Some customer interactions will be on product categories adjacent to the vitamin, mineral and supplement space – meal-replacement bars, other functional foods and personal care products – in addition to more on-the-go packaging of existing products the firm plans to introduce. Vitamin Shoppe’s retail re-invention includes more shelf space for the adjacent categories and on-the-go products.

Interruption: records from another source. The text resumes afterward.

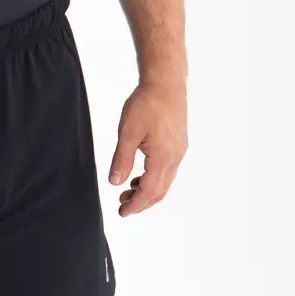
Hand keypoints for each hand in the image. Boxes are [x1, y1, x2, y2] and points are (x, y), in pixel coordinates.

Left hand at [107, 76, 187, 215]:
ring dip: (147, 191)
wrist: (166, 82)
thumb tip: (115, 182)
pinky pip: (168, 170)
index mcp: (163, 157)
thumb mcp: (128, 132)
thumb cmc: (147, 103)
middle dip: (142, 202)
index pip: (150, 191)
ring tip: (127, 192)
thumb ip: (122, 159)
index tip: (123, 213)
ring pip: (165, 181)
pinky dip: (154, 178)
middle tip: (123, 207)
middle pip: (160, 191)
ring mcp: (179, 151)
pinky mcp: (179, 144)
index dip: (136, 205)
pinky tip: (140, 175)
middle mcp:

“Over the next year, you will see us continue to test and then broaden our focus on these growth adjacencies. Importantly, the size of our stores enables us to add new categories and optimize our assortment,” Watts said.

One change Vitamin Shoppe currently is not working on is franchising retail operations, though Watts told analysts the firm could be open to the change in the future.

“We certainly see benefit from the fact that we have a company-owned fleet and we have store employees that are directly linked into the Vitamin Shoppe,” he said.

The firm opened 13 stores and closed four during the quarter, bringing the total count to 734. Galgano said 900 stores remains the firm’s target.

“We still see good opportunity for 900 stores,” but with the reinvention work ongoing, “it's probably safe to say that we'll probably not quickly accelerate the rate of new store growth in early 2016,” she said.

In addition to adding Beardall, Vitamin Shoppe hired David Kastin as general counsel and senior vice president. Beardall joined the firm in June from contract manufacturer Capstone Nutrition, where he was president; Kastin moves from similar posts with Town Sports International Holdings Inc., an owner and operator of health and fitness clubs.